I must admit—when I saw last week that CMS was proposing to cancel the mandatory Episode Payment Model (EPM) for cardiac conditions and move Comprehensive Care for Joint Replacement (CJR) to a largely voluntary exercise, for a moment I was hoping it was fake news. How else to explain the notion of stepping back from an effective alternative to the fee-for-service model?
The evidence is there. In July of this year, CMS reported that its largest test of bundled payments, the Bundled Payments for Care Improvement Initiative (BPCI), has included more than 1 million patients in 49 states since its inception in fall 2013. For orthopedic surgery, the BPCI program has yielded an estimated savings of nearly $1,000 per case. Quality was reported to have either improved or been maintained relative to the comparison group (CMS, 2017).
Fatal Flaws: EPM and CJR
Granted, APMs are still evolving. Our analysis suggests as many as 40% of CJR hospitals would end up owing CMS money, particularly small-volume programs. Next-generation voluntary models will need to solve for a few design flaws in the CJR bundle—such as tweaking the HCAPHS measure, which is currently measured at the hospital level rather than at the level of the orthopedic patient.

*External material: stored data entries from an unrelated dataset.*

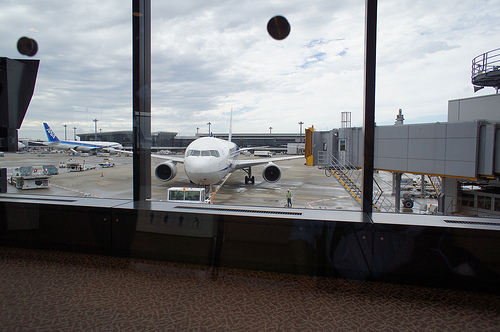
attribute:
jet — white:
[152, 134, 304, 186]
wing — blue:
[102, 146, 138, 155]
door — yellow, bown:
[295, 114, 335, 196]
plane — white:
[25, 119, 122, 153]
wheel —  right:
[241, 172, 261, 191]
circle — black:
[267, 15, 289, 38]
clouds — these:
[158, 23, 256, 107]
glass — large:
[171, 15, 328, 180]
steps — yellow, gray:
[328, 157, 386, 212]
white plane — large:
[102, 107, 304, 183]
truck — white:
[67, 138, 139, 182]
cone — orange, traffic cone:
[101, 174, 103, 176]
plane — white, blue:
[22, 124, 124, 155]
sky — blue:
[1, 2, 498, 129]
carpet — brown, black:
[14, 262, 211, 319]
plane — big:
[158, 101, 295, 215]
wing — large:
[235, 154, 311, 165]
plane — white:
[108, 132, 300, 192]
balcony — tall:
[465, 40, 484, 97]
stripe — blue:
[52, 140, 103, 150]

The AMI bundle needs work as well. Heart attacks are characterized by their unpredictability, their need for immediate treatment, and their high readmission rate. Bundling such a procedure is a dramatic departure from the well-studied elective procedure bundle. It’s an idea that needs more study, and if that means dropping the model for the time being, then so be it. There’s always room for compromise when it comes to policy.
But not when it comes to care.
Healthcare in this country is still more expensive and less reliable than it should be; bundled payments have proved to be a step toward rebalancing the scales. The model is not a panacea, and no one has ever declared it to be perfect. But we should look at bundles’ flaws and see an opportunity to refine – not retreat.